Segment Start: Data records
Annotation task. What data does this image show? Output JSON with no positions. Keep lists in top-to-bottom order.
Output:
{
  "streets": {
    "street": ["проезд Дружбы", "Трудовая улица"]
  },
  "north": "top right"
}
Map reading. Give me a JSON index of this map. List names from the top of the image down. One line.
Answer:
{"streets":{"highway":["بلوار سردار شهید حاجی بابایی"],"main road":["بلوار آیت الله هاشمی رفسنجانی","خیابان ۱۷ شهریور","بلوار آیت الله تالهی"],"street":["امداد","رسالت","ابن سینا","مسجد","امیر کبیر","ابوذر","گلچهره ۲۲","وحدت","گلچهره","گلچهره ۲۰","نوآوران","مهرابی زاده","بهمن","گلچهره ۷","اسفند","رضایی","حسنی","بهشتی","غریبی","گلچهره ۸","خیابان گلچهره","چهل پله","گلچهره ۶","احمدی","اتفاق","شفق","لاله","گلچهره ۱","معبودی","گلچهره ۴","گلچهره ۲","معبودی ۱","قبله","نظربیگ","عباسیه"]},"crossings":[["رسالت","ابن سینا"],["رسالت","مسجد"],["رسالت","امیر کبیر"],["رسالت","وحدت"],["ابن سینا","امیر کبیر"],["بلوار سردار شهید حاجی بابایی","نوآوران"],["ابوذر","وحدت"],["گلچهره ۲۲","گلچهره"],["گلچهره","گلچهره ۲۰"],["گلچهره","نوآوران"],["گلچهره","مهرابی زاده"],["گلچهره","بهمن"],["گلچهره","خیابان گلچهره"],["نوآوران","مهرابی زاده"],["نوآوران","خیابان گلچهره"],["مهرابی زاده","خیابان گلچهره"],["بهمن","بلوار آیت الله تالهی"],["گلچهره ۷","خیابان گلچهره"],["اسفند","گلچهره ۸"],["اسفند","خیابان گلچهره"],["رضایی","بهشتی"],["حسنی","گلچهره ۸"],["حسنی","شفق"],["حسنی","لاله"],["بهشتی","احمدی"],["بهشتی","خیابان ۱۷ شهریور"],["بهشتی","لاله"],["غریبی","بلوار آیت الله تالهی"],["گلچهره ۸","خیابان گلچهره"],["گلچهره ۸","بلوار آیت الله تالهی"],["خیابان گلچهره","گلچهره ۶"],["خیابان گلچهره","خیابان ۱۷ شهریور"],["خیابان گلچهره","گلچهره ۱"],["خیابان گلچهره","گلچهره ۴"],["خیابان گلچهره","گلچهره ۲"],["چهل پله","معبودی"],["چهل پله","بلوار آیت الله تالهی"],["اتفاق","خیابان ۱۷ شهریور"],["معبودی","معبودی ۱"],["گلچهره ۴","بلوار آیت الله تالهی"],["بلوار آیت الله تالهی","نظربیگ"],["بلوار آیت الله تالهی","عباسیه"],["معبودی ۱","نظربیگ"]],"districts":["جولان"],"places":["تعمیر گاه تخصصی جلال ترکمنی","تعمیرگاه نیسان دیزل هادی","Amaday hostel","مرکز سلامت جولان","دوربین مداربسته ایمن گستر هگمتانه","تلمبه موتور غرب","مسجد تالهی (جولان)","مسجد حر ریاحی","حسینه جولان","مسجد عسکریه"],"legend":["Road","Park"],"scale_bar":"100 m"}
Segment End: Data records
Exercise prompt: Go through the entries above and pull out each line with "image" in it.

Completed task:
Annotation task. What data does this image show? Output JSON with no positions. Keep lists in top-to-bottom order.
Map reading. Give me a JSON index of this map. List names from the top of the image down. One line.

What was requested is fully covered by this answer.